### TRECHO DA PÁGINA:
=-=-=
Início da fase de testes do IBS e da CBS em 2026 exige adaptação imediata das empresas e levanta preocupações sobre fiscalização automática, autonomia federativa e aumento de riscos tributários.
A entrada em vigor da fase experimental da Reforma Tributária, a partir de janeiro de 2026, já provoca alerta no meio empresarial e jurídico. Para a advogada tributarista Mary Elbe Queiroz, presidente do CENAPRET, o novo modelo de fiscalização associado ao IBS e à CBS pode criar uma “nova malha fina tributária”, ampliando riscos operacionais e gerando insegurança jurídica para as empresas.
A reforma prevê a substituição gradual de tributos como ICMS, IPI, ISS, PIS e Cofins por dois impostos de base ampla: a Contribuição sobre Bens e Serviços (CBS) e o Imposto sobre Bens e Serviços (IBS). Já no primeiro dia de 2026, terá início uma cobrança simbólica, em caráter de teste, com alíquotas de 0,9% para a CBS e 0,1% para o IBS. Embora não haja recolhimento efetivo nessa fase, todas as empresas deverão adaptar seus sistemas fiscais, contábeis e tecnológicos, inclusive a emissão de notas fiscais com campos específicos para os novos tributos.
Segundo Mary Elbe Queiroz, o período experimental servirá para testar a infraestrutura tecnológica do novo sistema e permitir o cruzamento de dados em tempo real entre Receita Federal, estados e municípios. “As empresas precisam revisar sua estrutura tributária desde já, especialmente no que diz respeito ao regime de apuração e à reavaliação de créditos tributários. O sistema de alíquota teste é apenas o primeiro passo de uma mudança profunda”, afirma.
A tributarista alerta que o novo modelo amplia a fiscalização automatizada e reduz a margem para erros operacionais. “As informações serão checadas em tempo real. Um erro de classificação pode gerar autuações automáticas. Quem não se adaptar corre risco elevado de multas em um ambiente de controle muito mais rigoroso”, destaca.
=-=-=
### TAREFAS A CUMPRIR:
(1) No texto sobre a Reforma Tributária, reescreva a passagem de "A reforma prevê" a "os novos tributos.", trocando "cobrança simbólica" por "cobrança experimental".
(2) Segundo o texto sobre a Reforma Tributária, quais alíquotas de teste valerão para a CBS e para o IBS em 2026?
=-=-=
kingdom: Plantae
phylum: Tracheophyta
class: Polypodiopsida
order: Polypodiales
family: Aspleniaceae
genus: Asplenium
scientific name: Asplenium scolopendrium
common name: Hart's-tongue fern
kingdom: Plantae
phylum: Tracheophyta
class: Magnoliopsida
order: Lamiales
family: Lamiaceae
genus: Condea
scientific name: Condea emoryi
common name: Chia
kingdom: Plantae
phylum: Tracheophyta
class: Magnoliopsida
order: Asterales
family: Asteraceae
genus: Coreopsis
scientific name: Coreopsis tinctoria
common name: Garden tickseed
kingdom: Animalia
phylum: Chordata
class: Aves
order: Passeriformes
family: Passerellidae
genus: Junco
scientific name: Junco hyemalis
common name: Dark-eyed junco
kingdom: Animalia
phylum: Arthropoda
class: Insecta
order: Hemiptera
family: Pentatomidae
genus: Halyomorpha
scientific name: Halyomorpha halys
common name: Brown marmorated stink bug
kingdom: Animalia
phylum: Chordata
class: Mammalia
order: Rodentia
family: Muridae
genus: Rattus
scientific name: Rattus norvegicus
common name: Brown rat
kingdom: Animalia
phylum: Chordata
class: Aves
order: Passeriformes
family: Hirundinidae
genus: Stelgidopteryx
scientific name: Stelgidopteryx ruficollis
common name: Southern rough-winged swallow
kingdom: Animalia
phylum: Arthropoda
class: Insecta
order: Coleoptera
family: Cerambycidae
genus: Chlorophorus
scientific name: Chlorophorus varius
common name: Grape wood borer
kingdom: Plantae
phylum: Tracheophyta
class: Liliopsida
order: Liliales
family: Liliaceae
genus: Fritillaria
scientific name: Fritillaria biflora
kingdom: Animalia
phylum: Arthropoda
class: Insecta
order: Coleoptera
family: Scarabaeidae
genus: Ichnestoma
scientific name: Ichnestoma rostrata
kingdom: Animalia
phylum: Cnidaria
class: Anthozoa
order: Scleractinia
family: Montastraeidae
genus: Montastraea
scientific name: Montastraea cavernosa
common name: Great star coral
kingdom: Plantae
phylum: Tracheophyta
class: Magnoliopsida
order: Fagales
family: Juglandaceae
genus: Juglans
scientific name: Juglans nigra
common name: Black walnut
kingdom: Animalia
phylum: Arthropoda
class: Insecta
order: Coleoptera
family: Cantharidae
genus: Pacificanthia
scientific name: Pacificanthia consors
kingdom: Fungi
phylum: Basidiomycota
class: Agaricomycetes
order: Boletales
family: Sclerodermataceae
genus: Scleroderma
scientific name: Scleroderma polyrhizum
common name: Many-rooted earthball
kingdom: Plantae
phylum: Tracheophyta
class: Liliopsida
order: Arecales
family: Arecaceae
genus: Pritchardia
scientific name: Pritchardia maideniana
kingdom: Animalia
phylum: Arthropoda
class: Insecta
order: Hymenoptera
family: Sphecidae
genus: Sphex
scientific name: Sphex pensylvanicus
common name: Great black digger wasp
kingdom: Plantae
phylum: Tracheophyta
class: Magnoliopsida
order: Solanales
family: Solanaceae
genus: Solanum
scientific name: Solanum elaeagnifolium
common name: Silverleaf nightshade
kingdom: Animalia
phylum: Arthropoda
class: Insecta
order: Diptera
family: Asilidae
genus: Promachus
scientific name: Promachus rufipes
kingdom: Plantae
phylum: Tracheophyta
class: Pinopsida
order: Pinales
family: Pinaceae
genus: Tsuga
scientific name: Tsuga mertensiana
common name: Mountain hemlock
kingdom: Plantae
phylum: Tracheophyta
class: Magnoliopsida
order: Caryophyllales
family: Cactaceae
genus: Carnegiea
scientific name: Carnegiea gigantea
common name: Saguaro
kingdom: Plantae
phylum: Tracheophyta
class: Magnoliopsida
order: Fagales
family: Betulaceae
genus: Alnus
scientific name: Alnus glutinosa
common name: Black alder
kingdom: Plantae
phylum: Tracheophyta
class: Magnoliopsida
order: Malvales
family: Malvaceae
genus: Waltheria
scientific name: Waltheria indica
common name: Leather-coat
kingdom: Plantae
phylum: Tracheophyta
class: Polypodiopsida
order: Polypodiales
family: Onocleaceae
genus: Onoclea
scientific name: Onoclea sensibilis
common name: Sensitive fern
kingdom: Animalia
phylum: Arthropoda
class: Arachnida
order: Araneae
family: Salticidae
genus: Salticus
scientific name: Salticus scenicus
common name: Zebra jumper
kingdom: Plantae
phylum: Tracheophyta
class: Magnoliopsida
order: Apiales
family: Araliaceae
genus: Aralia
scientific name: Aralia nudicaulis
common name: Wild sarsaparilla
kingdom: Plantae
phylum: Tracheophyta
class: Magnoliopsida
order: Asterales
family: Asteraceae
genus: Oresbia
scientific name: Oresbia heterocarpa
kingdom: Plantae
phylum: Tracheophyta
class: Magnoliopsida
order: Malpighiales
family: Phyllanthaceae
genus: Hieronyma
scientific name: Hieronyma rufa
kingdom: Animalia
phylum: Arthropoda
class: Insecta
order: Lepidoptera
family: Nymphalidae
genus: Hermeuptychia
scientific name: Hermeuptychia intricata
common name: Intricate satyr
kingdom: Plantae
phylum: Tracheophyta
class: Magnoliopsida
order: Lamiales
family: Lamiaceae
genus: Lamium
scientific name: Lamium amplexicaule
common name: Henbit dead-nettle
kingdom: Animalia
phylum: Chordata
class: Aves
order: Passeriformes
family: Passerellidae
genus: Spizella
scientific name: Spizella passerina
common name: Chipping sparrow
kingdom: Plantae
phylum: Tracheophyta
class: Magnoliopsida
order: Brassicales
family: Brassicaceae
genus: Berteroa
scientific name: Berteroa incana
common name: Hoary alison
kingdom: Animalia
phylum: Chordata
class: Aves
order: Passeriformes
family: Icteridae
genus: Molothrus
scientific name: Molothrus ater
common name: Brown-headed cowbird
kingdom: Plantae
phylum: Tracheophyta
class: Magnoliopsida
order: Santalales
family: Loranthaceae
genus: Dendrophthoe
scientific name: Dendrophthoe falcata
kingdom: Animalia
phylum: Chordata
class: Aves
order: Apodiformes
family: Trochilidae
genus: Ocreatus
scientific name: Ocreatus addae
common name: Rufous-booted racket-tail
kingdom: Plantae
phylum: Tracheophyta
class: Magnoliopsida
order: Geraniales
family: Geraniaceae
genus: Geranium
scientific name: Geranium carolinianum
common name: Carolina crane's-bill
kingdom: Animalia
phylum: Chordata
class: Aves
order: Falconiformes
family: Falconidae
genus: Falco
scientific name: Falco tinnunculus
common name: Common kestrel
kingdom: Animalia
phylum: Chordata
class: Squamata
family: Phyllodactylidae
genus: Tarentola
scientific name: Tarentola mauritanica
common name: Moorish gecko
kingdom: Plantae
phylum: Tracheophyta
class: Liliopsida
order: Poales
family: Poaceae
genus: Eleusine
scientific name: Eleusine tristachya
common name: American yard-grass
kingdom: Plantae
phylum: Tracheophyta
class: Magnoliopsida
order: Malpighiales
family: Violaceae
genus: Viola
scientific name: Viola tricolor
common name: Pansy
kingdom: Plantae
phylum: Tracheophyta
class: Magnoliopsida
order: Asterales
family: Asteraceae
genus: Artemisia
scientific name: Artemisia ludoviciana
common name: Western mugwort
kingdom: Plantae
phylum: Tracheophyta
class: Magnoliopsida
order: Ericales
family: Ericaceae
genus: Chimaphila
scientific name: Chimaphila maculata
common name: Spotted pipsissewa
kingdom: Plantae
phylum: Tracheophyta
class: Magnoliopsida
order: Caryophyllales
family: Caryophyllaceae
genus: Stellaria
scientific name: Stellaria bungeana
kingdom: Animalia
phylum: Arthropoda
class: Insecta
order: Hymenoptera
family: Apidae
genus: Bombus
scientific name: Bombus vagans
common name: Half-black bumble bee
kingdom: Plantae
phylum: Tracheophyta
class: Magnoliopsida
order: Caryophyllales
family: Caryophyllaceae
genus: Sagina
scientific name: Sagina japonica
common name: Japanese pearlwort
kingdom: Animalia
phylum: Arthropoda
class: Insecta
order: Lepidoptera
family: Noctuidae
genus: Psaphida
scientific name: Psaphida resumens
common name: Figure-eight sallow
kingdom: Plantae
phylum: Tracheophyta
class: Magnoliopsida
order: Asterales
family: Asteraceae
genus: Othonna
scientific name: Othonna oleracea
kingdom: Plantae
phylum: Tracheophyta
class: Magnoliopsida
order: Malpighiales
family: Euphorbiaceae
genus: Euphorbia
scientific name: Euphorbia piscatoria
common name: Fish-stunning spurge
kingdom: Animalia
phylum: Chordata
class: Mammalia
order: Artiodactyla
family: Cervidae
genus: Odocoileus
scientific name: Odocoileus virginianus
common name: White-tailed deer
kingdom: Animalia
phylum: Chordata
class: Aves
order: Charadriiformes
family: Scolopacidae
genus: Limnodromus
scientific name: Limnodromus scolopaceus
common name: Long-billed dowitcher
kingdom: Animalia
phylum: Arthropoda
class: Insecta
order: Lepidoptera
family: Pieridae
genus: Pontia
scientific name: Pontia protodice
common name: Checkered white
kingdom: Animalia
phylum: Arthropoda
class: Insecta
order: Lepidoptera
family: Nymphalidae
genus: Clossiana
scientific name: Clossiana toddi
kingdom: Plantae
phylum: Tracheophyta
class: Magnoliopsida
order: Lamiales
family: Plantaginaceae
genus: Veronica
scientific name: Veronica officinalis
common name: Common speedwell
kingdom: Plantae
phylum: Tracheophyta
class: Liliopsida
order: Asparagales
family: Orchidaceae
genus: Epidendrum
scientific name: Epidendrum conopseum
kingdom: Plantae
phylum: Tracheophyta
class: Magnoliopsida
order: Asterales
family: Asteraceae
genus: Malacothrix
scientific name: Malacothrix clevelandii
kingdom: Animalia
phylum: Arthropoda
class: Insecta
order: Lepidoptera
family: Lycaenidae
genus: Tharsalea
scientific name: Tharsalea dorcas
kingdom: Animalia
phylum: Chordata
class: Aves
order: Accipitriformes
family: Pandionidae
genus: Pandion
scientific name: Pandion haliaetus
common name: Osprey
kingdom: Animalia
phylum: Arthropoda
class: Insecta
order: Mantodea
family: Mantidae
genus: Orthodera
=-=-=
### RESPOSTAS DAS TAREFAS:
(1)
A reforma prevê a substituição gradual de tributos como ICMS, IPI, ISS, PIS e Cofins por dois impostos de base ampla: a Contribuição sobre Bens e Serviços (CBS) e o Imposto sobre Bens e Serviços (IBS). Já no primeiro dia de 2026, terá início uma cobrança experimental, em caráter de teste, com alíquotas de 0,9% para a CBS e 0,1% para o IBS. Embora não haja recolhimento efetivo nessa fase, todas as empresas deverão adaptar seus sistemas fiscais, contábeis e tecnológicos, inclusive a emissão de notas fiscais com campos específicos para os novos tributos.

(2) 0,9% para a CBS e 0,1% para o IBS.